ARBON: Heizwerk bleibt Blackbox

Ob im Heizwerk Altlasten schlummern, ist unbekannt. Hingegen gilt der Boden als «sauber». Die Stadt wird die ehemalige Heizwärmezentrale von HRS übernehmen.

Max Eichenberger
Drucken
Teilen
Das alte Saurer-Heizwerk mit den fünf Tankreservoirs bei der Bahnlinie. (Bild: Max Eichenberger)

Das alte Saurer-Heizwerk mit den fünf Tankreservoirs bei der Bahnlinie. (Bild: Max Eichenberger)

Max Eichenberger

max.eichenberger@thurgauerzeitung.ch

Vor Jahresfrist war mehr oder weniger beiläufig auf einer Besichtungstour im Saurer WerkZwei bekannt geworden, die Firma HRS überlasse der Stadt Arbon die Parzelle mit der ehemaligen Saurer-Heizzentrale. Dies mitsamt den fünf leeren Tankreservoirs an der Grenze zu Steinach – quasi als «Geschenk».
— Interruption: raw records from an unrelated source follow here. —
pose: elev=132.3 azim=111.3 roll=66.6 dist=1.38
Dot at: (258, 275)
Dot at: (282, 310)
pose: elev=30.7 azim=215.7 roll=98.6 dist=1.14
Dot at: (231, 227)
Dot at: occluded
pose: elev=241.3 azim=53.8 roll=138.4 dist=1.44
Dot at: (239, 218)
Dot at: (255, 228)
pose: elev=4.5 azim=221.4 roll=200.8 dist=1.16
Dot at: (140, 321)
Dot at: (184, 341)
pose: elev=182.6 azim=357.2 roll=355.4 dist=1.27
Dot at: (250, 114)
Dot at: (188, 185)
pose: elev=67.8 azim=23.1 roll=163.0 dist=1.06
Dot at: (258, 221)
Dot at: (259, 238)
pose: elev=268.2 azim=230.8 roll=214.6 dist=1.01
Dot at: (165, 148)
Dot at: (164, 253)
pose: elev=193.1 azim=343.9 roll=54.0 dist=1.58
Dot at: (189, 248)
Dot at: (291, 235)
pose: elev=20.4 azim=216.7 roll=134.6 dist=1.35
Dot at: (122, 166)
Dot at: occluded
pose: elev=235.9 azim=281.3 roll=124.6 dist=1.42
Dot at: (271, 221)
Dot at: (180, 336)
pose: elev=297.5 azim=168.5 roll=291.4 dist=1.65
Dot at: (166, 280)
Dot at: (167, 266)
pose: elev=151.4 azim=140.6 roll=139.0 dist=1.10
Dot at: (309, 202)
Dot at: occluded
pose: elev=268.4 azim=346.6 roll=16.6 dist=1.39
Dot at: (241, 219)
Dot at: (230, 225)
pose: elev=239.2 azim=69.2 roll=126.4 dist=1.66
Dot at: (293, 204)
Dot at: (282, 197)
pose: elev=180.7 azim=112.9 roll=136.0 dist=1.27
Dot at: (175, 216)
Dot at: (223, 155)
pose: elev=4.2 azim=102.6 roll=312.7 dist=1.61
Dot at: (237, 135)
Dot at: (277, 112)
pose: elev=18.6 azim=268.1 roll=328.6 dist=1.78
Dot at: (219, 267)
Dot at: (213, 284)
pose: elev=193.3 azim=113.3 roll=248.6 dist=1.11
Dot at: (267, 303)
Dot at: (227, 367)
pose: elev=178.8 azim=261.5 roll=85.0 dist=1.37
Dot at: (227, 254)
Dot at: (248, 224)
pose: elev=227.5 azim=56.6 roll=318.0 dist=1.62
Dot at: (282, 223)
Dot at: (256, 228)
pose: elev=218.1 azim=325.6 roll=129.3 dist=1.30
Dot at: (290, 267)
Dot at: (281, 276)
Parlamentarier waren hellhörig geworden

Volksvertreter hatten bald darauf vor der Annahme gewarnt, weil mit dem Eigentumsübertrag möglicherweise auch Altlasten, die teuer zu sanieren wären, übernommen werden müssten. Noch aber befindet sich die gut 4000 Quadratmeter grosse dreieckige Parzelle zwischen Bahnlinie, neuer Kantonsstrasse und der Aach im Besitz der HRS Investment AG.

Das alte Heizwerk galt lange als Abbruchobjekt. Die neue Strasse war dann jedoch gradlinig an der Heizzentrale vorbei gebaut worden. Von einem Geschenk aus einer puren Laune heraus kann nun aber nicht gesprochen werden. «Das wäre eine vereinfachte Rede», hat Dominik Diezi mit Hinweis auf einen schon älteren Rahmenverkaufvertrag herausgefunden.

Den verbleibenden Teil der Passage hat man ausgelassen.